How to Study Mathematics (2017)

Original Article ↗ Hacker News Discussion ↗

Intuition vs rigor

  • Several comments contrast “school-level” intuitive math with university-level abstraction.
  • Common view: intuition is crucial but not sufficient at higher levels; it must be rebuilt on top of formal experience.
  • Intuition itself changes: from visual/geometry-based in school to tool/structure-based in advanced math.
  • Experience and exposure are framed as prerequisites for useful intuition; early university often feels like an “intuition vacuum” until that experience accumulates.

Definitions, theorems, and proofs

  • Strong emphasis on memorizing exact definitions; precision is needed to check proofs and avoid subtle misconceptions.
  • Some argue “internalize, not memorize,” but others reply that beginners usually need literal memorization first, then internalization follows.
  • Multiple people want textbooks to include a short “reason” or “motivation” line explaining why a theorem is true, in addition to a formal proof.
  • Mixed views on proofs: some recommend memorizing only outlines; others argue that deeper proof recall is essential if you want to prove new results.

Problem-solving and practice load

  • Many advocate solving lots of problems (even all exercises in a text) and filling in every “obvious” proof step.
  • Others note practical limits: some books (e.g., dense analysis or statistics texts) have hundreds of proof-style problems and can’t realistically be exhausted during a course.
  • Concerns about textbooks without solutions: students may get stuck or be unable to verify their work, hurting motivation.
  • Debate over “brute-force” exposure: some see it as key to real understanding; others think more conceptual, analytic resources are needed as well.

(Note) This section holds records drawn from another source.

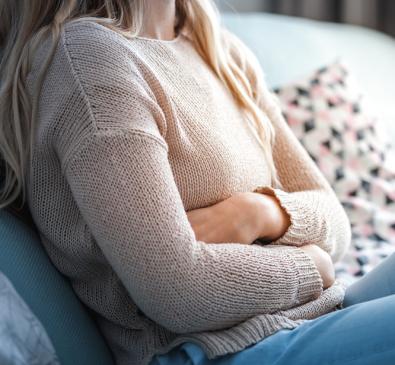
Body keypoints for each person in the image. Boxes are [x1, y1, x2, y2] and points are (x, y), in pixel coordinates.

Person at [0, 1, 393, 364]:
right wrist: (310, 264)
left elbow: (334, 222)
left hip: (313, 313)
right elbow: (181, 294)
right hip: (222, 350)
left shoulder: (217, 48)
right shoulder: (89, 60)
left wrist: (255, 213)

Study strategies and the university transition

  • Techniques mentioned: spaced repetition of definitions, reflective study diaries, intense peer study groups, and active participation in TA sessions.
  • Several describe the shock of moving from “can do everything” in high school to feeling completely lost in university; this confusion is framed as normal and even necessary for learning.
  • Warnings about falling behind in foundational courses, where gaps quickly compound.

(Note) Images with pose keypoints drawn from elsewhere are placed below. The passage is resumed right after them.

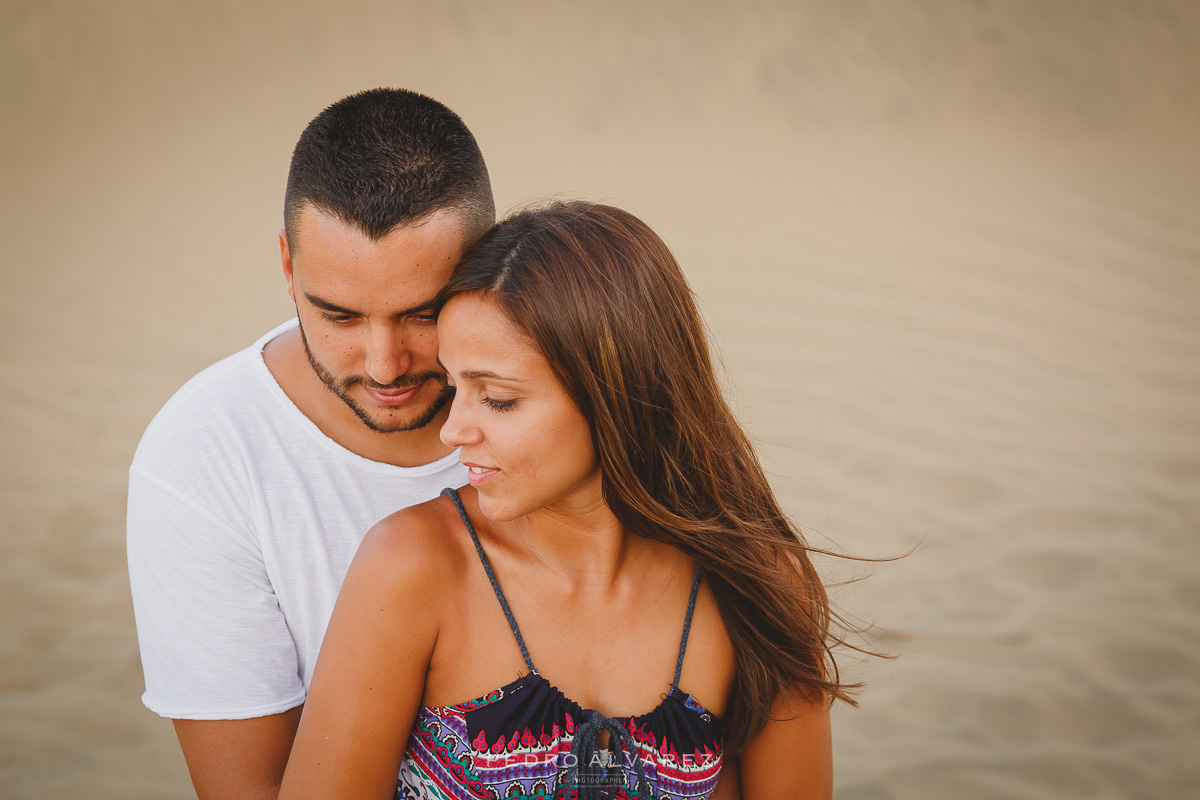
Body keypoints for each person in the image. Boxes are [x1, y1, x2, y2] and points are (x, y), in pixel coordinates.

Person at [279, 202, 856, 799]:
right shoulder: (415, 566)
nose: (454, 431)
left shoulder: (754, 583)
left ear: (617, 395)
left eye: (498, 399)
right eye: (456, 387)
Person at [126, 88, 495, 799]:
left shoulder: (580, 406)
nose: (384, 364)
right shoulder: (203, 456)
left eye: (422, 313)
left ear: (489, 261)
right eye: (340, 316)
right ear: (289, 267)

Enjoyment, motivation, and effort

  • One thread stresses that enjoying math is a major predictor of persistence and success; another counters that confidence and early small wins matter more for many learners.
  • “Sitzfleisch” (ability to sit with hard problems for long periods) is praised as a key trait, though there are anecdotes of highly imaginative people relying more on collaborators’ persistence.
  • Some see fear of failure with exercises as a major obstacle.

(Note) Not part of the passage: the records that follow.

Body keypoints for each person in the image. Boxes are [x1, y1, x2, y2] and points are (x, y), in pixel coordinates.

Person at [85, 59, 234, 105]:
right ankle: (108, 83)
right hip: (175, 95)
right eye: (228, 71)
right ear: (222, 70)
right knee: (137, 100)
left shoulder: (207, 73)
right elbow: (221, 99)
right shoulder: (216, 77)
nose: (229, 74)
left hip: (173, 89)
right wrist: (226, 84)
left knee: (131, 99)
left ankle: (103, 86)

Teaching quality and making math engaging

  • Several commenters blame poor teaching, “just trust me” attitudes, and lack of motivation/intuition in lectures for students’ struggles.
  • Suggestions to rekindle curiosity include off-syllabus explorations: map coloring, infinite series paradoxes, spherical triangles, and “pathological” curves—used more as playful exploration than fully rigorous study.

Tools and resources

  • A few mention external outlines and modern adaptive platforms as helpful for self-study and spaced practice, with positive personal experiences of relearning or advancing in math later in life.